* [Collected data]
++++

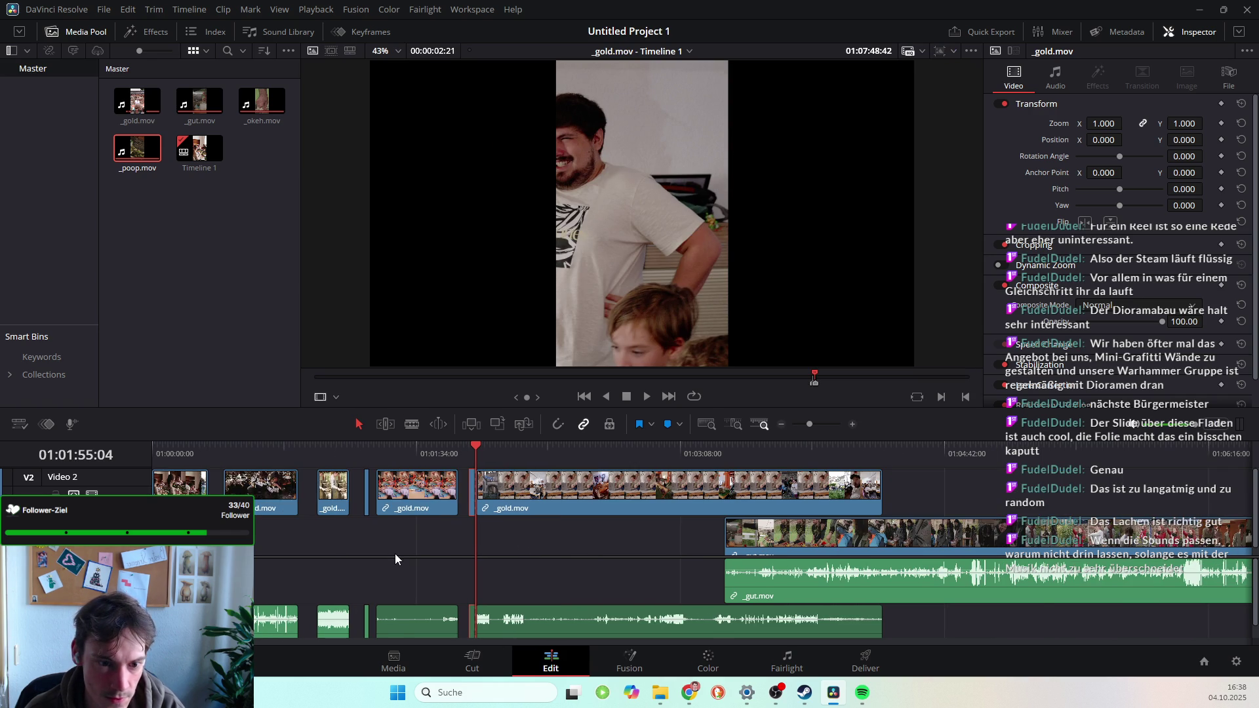
Move the short _gold.mov piece to another track and play back the edited section.
mouse_move(472, 502)
left_mouse_down()
mouse_move(470, 465)
mouse_move(466, 503)
mouse_move(477, 514)
left_mouse_up()
scroll(478, 514, "right", 3)
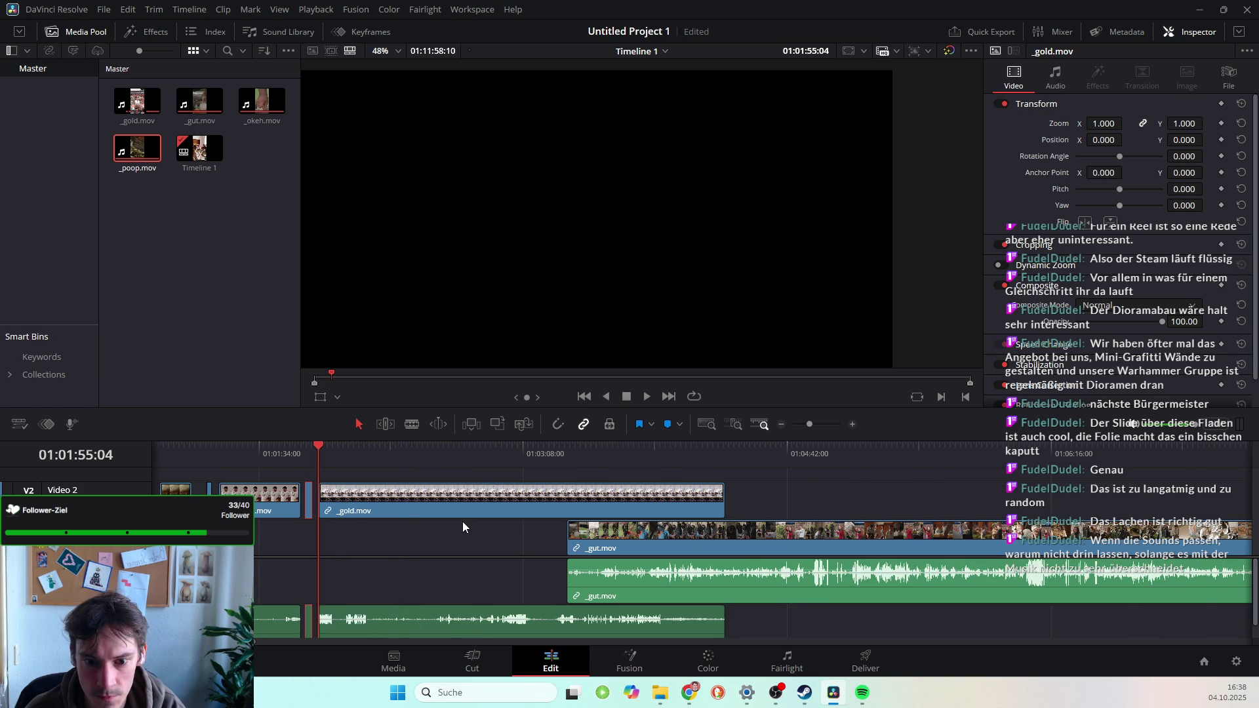
scroll(463, 521, "up", 5)
scroll(724, 529, "up", 1)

++++

* [TASK PROMPT] The lines to retype begin with the one containing "mouse_move(466, 503)" and end with the last line of the records. Reproduce them exactly and omit the pictures.

* [THE COMPLETED TASK]
mouse_move(466, 503)
mouse_move(477, 514)
left_mouse_up()
scroll(478, 514, "right", 3)
scroll(463, 521, "up", 5)
scroll(724, 529, "up", 1)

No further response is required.